Registered: 2013-03-22
Posts: 22

Free software



  * Is there a way to find out whether any non-free/proprietary software
    has been installed via pacman?

  * Can I configure pacman to only install free (as in speech) software?


I'm one of those idealists trying to avoid non-free software.  I believe
that not buing hardware that requires proprietary code puts pressure on
the manufacturers to produce open products, accessible to free software.

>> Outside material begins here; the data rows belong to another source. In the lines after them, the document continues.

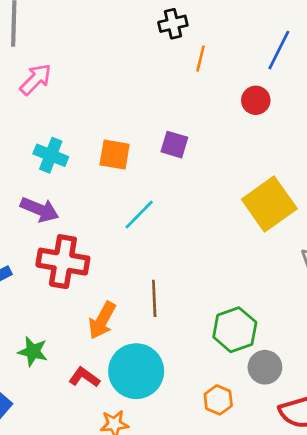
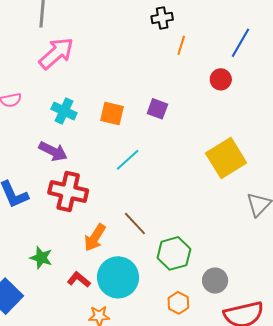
pink arrow: (36, 79) -> (56, 53), size x1.4
brown line: (154, 298) -> (135, 223), turned -44
green hexagon: (235, 330) -> (174, 253), moved

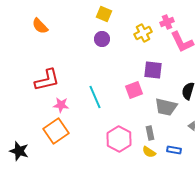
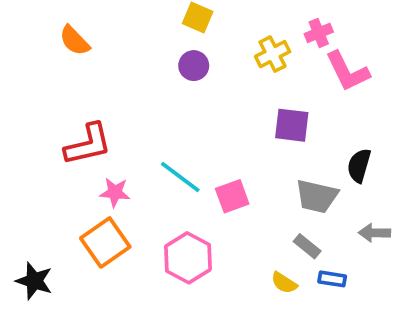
pink square: (134, 90) -> (232, 196), moved
cyan line: (95, 97) -> (180, 177), turned -30
gray rectangle: (150, 133) -> (307, 246), moved, turned -40
pink hexagon: (119, 139) -> (188, 258), moved

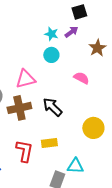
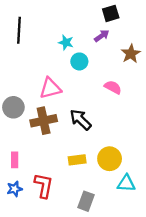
cyan star: (51, 34) -> (66, 42), moved
yellow circle: (93, 128) -> (110, 159), moved
red L-shape: (24, 151) -> (44, 186), moved
cyan triangle: (75, 166) -> (126, 183), moved

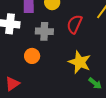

With Debian this was pretty easy.  Of course there were places
(firmware, bios) with non-free code working in them, but I never had to
install proprietary drivers on, or add proprietary blobs to any of my
older machines running Debian.  Right now I'm trying ArchLinux for the
first time, on a brand new machine, and of course I don't want to drop
this practice.

According to the ArchLinux FAQ [1], you guys seem to bee less concerned
about strictly using non-free software only.  Well, ok.  But I'm hoping
to find a way to sort out which software gets installed here, i.e., to
ban the non-free stuff from my hardware.

What's the Arch way to do this?

Thanks, Stefan

[1] … se_Arch.3F


#2 2013-03-22 21:27:51

Forum Moderator
From: Scotland
Registered: 2010-06-16
Posts: 7,156

Re: Free software

Check out Parabola. It's an Arch-based FSF-approved distro.

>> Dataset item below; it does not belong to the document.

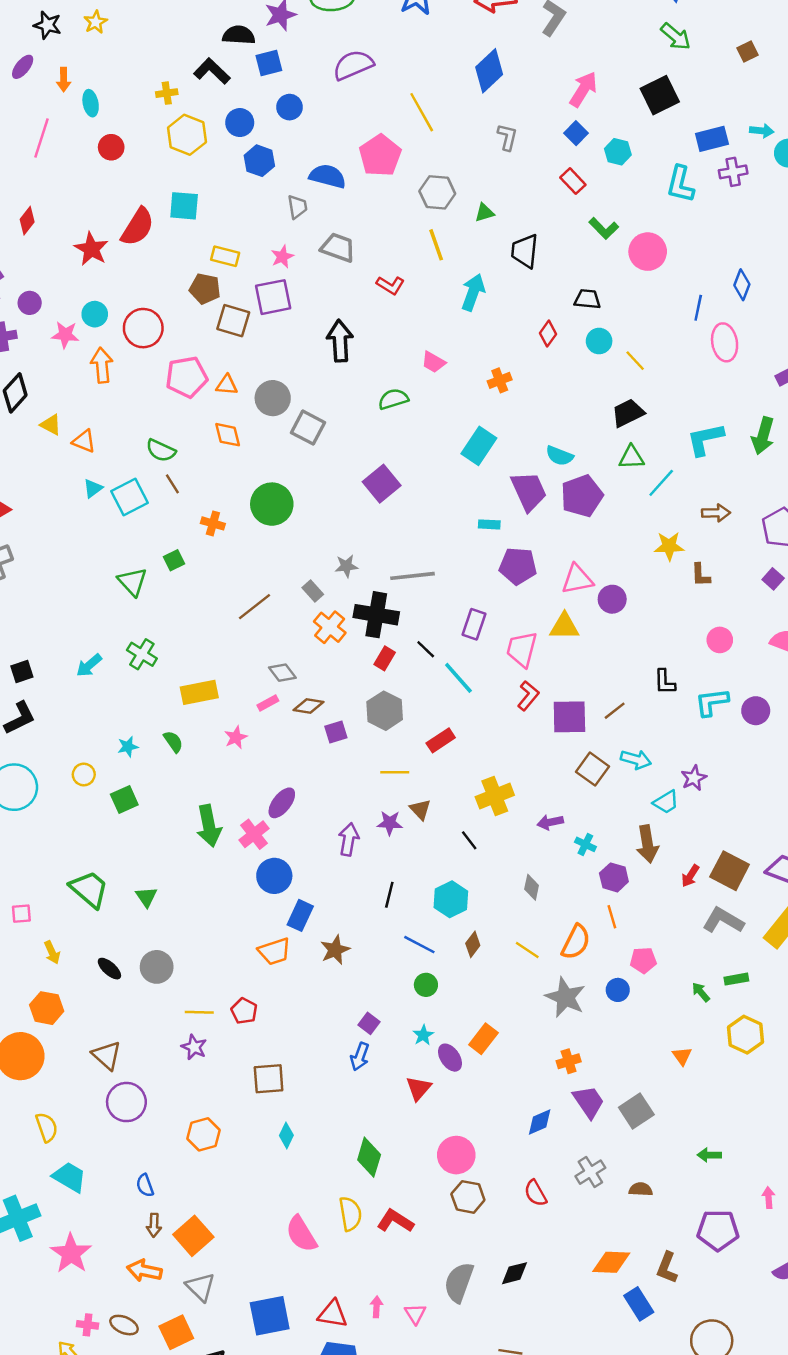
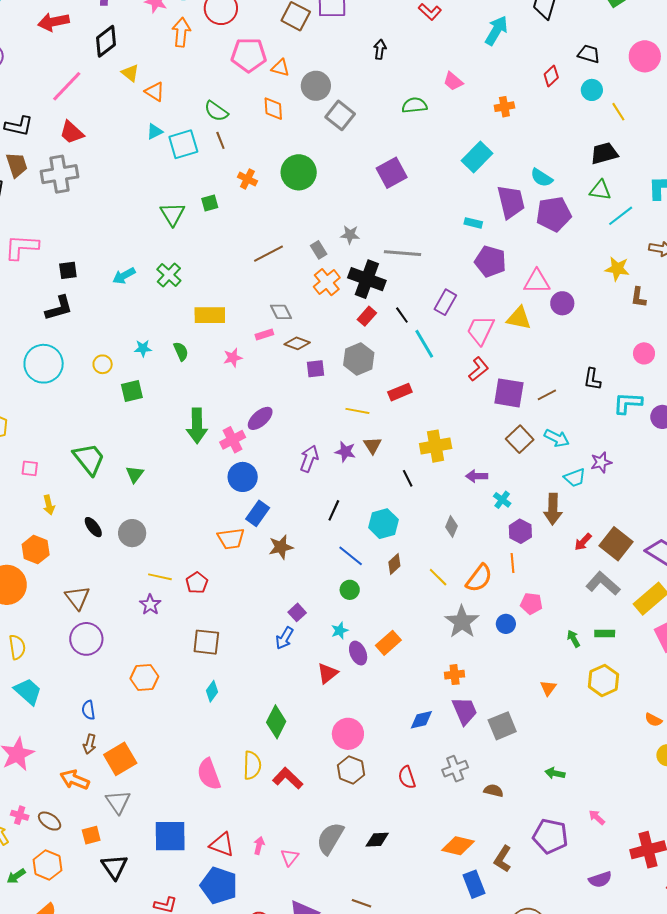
pink circle: (648, 252) -> (645, 56), moved
black arrow: (340, 341) -> (380, 49), size x0.6
pink arrow: (769, 1198) -> (597, 817), turned -54
orange square: (176, 1332) -> (91, 835), size x0.7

Last edited by WorMzy (2013-03-22 21:29:24)

Mobo: ASUS P8Z77-V PRO // Processor: Intel Core i7-3770K 3.4GHz // GFX: nVidia GeForce GTX 970 // RAM: 32GB (4x 8GB) Corsair DDR3 (@ 2133MHz) // Storage: 1x 3TB Seagate SATAII 5x 1TB Samsung SATAII, 2x 120GB Corsair SSD

Making lemonade from lemons since 2015.


#3 2013-03-22 21:30:30

Registered: 2010-05-06
Posts: 4,892

Re: Free software

Well, pacman -Qi shows a "Licences" field. There are those desc files (one per package) in /var/lib/pacman/local, you could work some script magic (probably one line of grep) to filter all non-free licences.

There is no direct way of configuring pacman to not install non-free packages. You should check every new package with pacman -Si to see, if the licence suits your taste. You should generally check every ne package with -Si and learn a bit more about it, so there is no extra effort.

You could also have a look at Parabola.